Given data:
++++++++++++++++++++
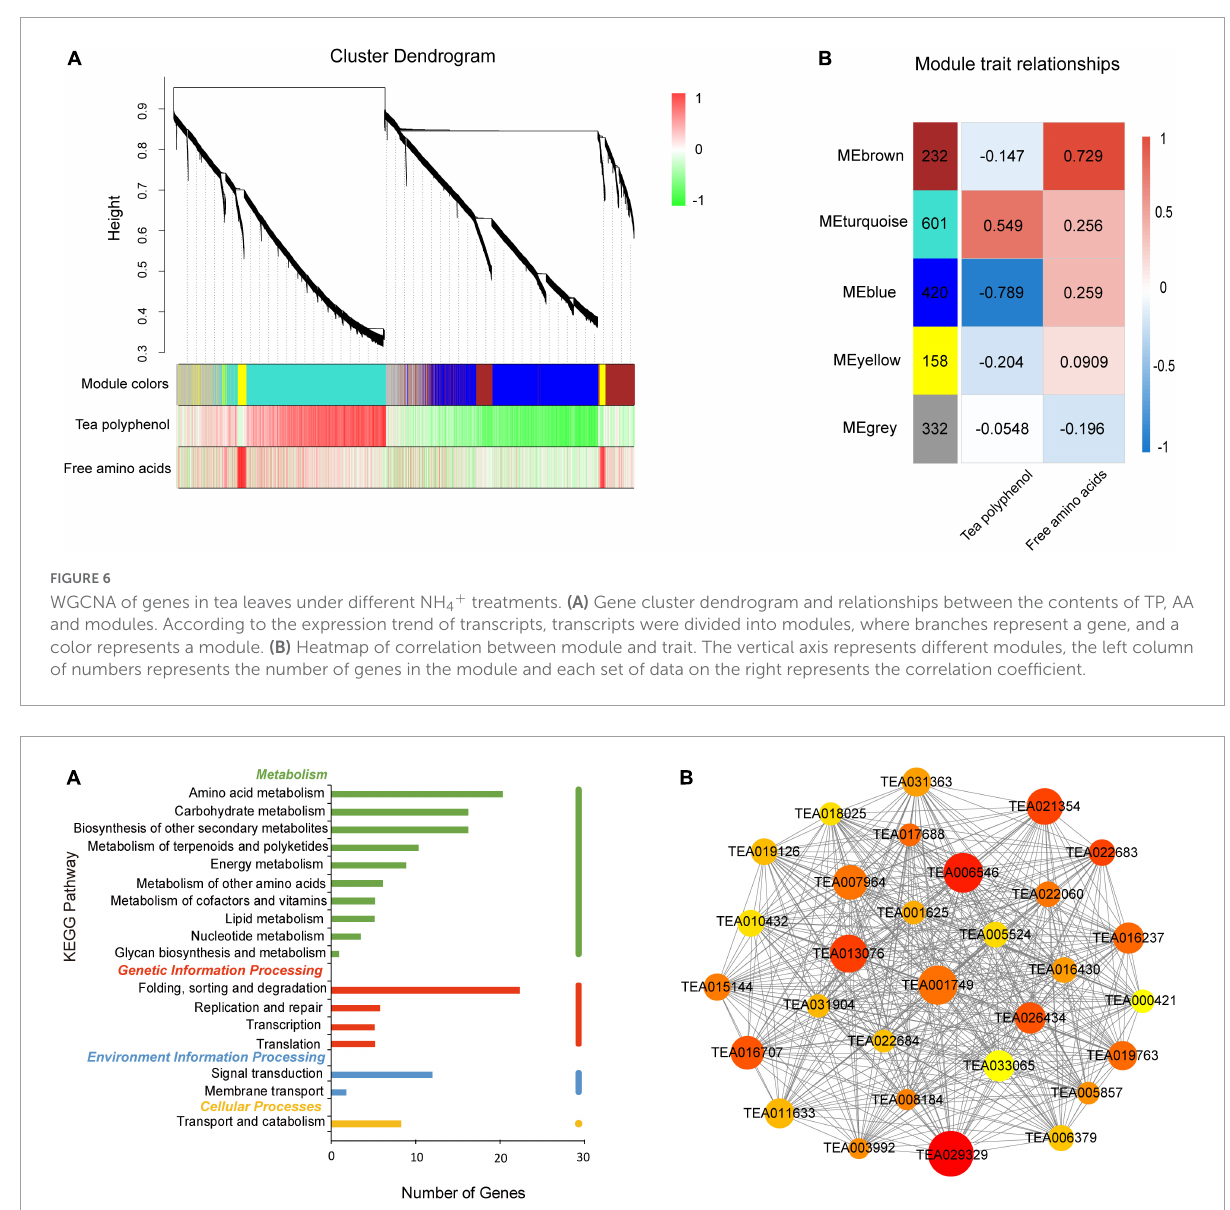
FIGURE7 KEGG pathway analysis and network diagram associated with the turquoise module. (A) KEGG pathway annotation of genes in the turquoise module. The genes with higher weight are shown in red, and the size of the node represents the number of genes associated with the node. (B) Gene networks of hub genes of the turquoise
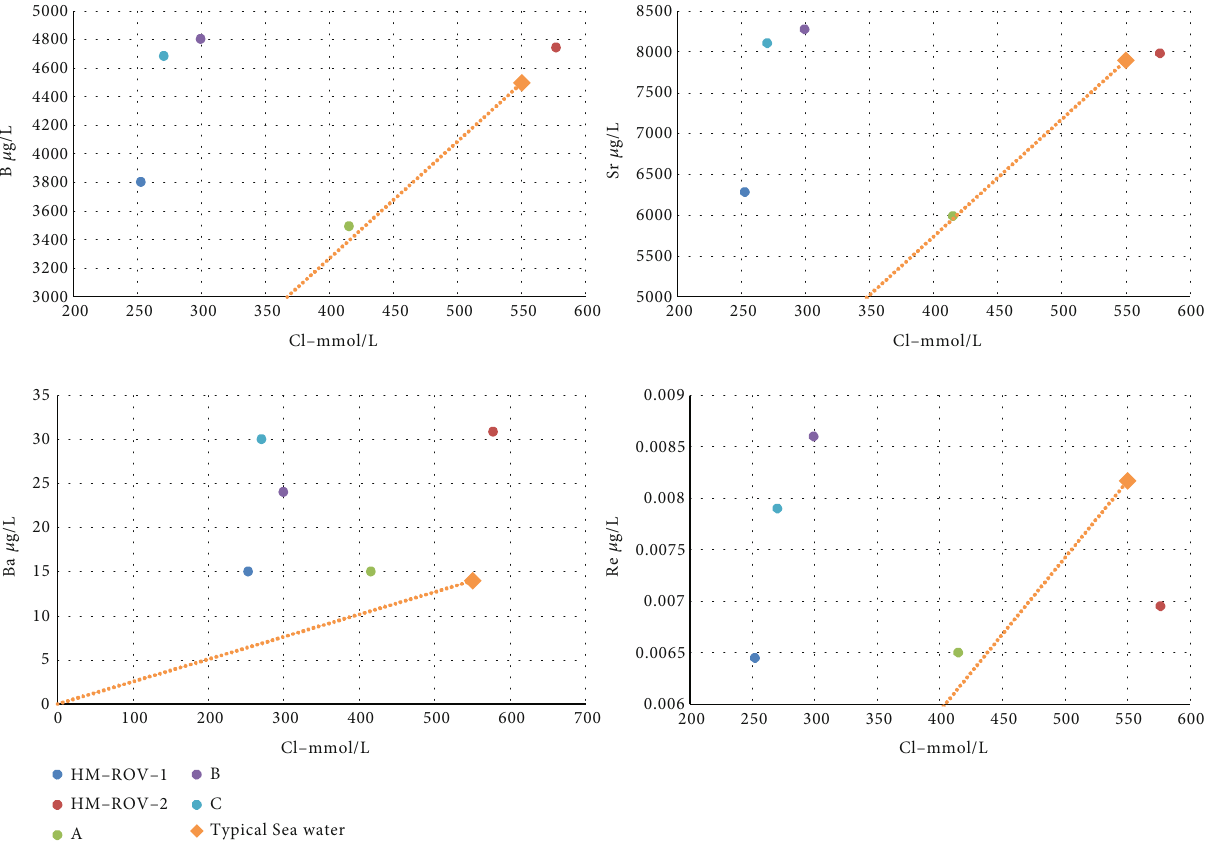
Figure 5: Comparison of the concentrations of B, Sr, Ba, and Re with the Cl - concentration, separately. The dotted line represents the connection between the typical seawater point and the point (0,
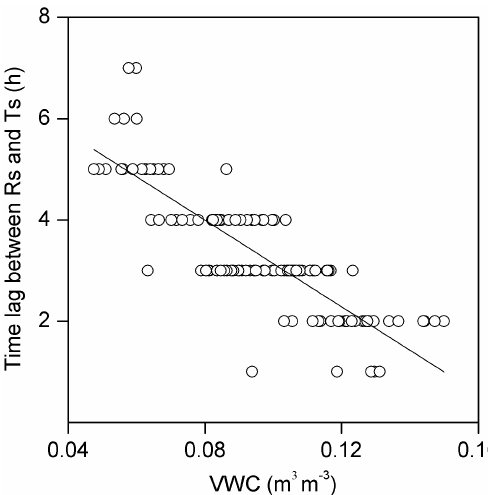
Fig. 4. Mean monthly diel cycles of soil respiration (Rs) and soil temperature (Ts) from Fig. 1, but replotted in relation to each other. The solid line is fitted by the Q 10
++++++++++++++++++++
Your assignment:
Before writing out the material above, please remove its pictures; everything else stays exact.

Response to the task:
FIGURE7 KEGG pathway analysis and network diagram associated with the turquoise module. (A) KEGG pathway annotation of genes in the turquoise module. The genes with higher weight are shown in red, and the size of the node represents the number of genes associated with the node. (B) Gene networks of hub genes of the turquoise
Figure 5: Comparison of the concentrations of B, Sr, Ba, and Re with the Cl - concentration, separately. The dotted line represents the connection between the typical seawater point and the point (0,
Fig. 4. Mean monthly diel cycles of soil respiration (Rs) and soil temperature (Ts) from Fig. 1, but replotted in relation to each other. The solid line is fitted by the Q 10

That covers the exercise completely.